■ **Source document**
And why were you reading my password again?

Because it's sends a partial hashed version to https://haveibeenpwned.com/ using their api and determines its a compromised password.

Why are you using a password so bad they need to warn you? 🤔

@C0D4 It's been long since I created this account. How suddenly I'm getting this mail now?

@girlwhocodes your password got leaked recently and added to the haveibeenpwnd database. That's probably why it started just now.

@girlwhocodes you logged in for the first time in ages?

Beats me on the "why now" part, I just know the "how"

https://github.blog/2018-07-31-new-...

Turns out they dont use the api, they have a copy of the entire dataset 😦
So... you know, I'd say you're password is in there somewhere.

@C0D4 No. I login in regular basis. I push almost daily.

Creepy

@girlwhocodes check HaveIBeenPwned, maybe it's a recent data breach.

@C0D4 it shows 1 breached site. But how may I know which site it could be. Or where may I need to tighten the security.

@girlwhocodes scroll down, it usually names them.

@girlwhocodes @C0D4 beat me to it.

It'll tell you

@C0D4 Gottit. Thanks. Shitty UI

@Stuxnet Yah what?

Does that to me too. I checked, and was not pawned. So ¯\_(ツ)_/¯
Github has gone to shit imho.

If your password is weak they just guessed it and found it, just like any one else could. They basically white hat hacked your password. They are kind enough to tell you that your password can be hacked. So accept their kindness and change your damn password!

@aggelalex Guessing and finding. Lmao. Do you work in that principle?

■ **Information shown**
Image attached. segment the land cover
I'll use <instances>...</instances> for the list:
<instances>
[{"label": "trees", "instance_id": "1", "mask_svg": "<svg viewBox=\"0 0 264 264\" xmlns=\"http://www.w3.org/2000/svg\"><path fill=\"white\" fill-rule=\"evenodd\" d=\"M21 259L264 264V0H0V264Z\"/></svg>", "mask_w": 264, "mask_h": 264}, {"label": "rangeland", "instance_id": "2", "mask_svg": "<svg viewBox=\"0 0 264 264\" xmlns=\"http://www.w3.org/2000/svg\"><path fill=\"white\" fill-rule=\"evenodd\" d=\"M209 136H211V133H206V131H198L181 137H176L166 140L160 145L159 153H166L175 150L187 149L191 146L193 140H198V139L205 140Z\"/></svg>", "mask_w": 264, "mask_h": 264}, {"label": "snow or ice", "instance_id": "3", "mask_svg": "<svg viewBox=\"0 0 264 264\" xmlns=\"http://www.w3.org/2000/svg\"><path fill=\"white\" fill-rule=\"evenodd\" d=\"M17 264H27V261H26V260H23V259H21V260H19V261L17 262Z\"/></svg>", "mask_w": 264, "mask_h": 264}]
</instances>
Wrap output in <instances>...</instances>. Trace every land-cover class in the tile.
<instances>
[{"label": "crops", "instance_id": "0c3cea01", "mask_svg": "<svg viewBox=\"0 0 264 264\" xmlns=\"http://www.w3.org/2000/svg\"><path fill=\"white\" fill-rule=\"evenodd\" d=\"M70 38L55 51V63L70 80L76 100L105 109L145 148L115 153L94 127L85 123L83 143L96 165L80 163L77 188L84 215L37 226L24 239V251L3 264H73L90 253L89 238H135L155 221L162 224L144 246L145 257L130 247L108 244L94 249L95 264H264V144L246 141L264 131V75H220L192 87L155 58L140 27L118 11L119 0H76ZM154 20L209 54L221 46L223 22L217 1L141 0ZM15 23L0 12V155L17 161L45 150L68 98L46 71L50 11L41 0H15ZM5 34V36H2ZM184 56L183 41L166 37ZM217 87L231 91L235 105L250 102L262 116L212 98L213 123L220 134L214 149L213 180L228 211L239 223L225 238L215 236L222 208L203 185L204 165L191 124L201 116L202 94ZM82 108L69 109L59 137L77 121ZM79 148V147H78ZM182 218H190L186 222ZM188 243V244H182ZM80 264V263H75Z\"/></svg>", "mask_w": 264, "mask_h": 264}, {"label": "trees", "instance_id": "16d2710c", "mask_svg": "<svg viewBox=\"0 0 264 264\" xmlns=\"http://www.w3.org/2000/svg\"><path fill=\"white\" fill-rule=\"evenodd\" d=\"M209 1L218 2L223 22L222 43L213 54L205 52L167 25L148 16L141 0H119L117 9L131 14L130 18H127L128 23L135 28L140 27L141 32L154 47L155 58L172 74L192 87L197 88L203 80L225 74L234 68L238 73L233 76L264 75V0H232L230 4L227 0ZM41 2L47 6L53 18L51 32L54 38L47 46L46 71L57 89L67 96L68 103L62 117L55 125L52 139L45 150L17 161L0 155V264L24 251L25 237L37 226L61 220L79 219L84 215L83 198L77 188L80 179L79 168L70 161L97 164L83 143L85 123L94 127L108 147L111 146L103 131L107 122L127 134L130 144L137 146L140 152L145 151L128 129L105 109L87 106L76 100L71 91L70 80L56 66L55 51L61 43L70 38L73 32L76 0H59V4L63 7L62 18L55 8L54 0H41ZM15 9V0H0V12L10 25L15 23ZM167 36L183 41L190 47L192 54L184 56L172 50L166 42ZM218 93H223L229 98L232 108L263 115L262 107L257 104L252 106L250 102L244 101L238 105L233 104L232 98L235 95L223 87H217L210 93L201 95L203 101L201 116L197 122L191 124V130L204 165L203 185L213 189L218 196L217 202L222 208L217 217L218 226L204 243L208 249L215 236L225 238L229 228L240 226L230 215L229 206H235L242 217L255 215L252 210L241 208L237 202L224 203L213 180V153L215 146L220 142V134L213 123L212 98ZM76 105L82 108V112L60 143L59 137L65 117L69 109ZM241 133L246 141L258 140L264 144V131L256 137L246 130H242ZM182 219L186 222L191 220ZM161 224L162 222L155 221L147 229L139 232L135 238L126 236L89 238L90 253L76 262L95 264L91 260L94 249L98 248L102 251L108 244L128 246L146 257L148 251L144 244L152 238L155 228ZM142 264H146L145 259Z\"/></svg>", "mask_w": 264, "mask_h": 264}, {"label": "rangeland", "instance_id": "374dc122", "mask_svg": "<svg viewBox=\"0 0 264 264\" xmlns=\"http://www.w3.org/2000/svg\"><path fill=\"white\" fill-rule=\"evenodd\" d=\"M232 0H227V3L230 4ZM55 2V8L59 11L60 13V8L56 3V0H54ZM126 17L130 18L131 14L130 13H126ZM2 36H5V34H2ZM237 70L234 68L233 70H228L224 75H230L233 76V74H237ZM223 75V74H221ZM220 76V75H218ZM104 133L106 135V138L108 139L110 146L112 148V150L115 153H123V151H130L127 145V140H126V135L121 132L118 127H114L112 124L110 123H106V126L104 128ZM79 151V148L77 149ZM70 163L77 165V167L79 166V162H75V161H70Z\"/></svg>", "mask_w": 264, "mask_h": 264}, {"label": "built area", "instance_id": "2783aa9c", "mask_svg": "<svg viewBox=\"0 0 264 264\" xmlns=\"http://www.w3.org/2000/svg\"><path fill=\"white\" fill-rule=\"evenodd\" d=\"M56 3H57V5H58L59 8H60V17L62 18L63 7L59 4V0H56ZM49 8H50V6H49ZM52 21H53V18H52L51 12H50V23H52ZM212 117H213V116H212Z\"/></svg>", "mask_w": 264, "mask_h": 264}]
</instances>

■ **What the task requires**
Carry the forum thread about GitHub's compromised-password warning further, picking up after its last post. The items have no connection to the text.

■ **Response box**
Haha, I see, the point is that email was late. Did they integrate such security notice just recently?

@PostMapping("/password/change")
public void changePass(String newPass, Principal user) {
PasswordStrength strength = determineStrength(newPass);
userService.updatePass(principal.getName(), newPass);
if(WEAK.equals(strength)) {
notificationService.schedulePasswordStrengthReminder(user.getName(), strength);
}
}

// and they don't even need to know what your pass is....

It is also entirely possible that they were hacked and now "your pass is weak" so they want you to change it before shit hits the fan. I mean, aside from very easy passes, a minimum 8 character pass of upper and lower case and number should not be "weak" per se.

@vintprox I didn't get any update regarding that.

@netikras Yah but why out of nowhere now they are sending this mail!

@C0D4 the dataset is just 15GB anyone can download it for free

What if someone takes over havebeenpawned. Then he can create "rock you v2.txt". It free wall estate for passwords.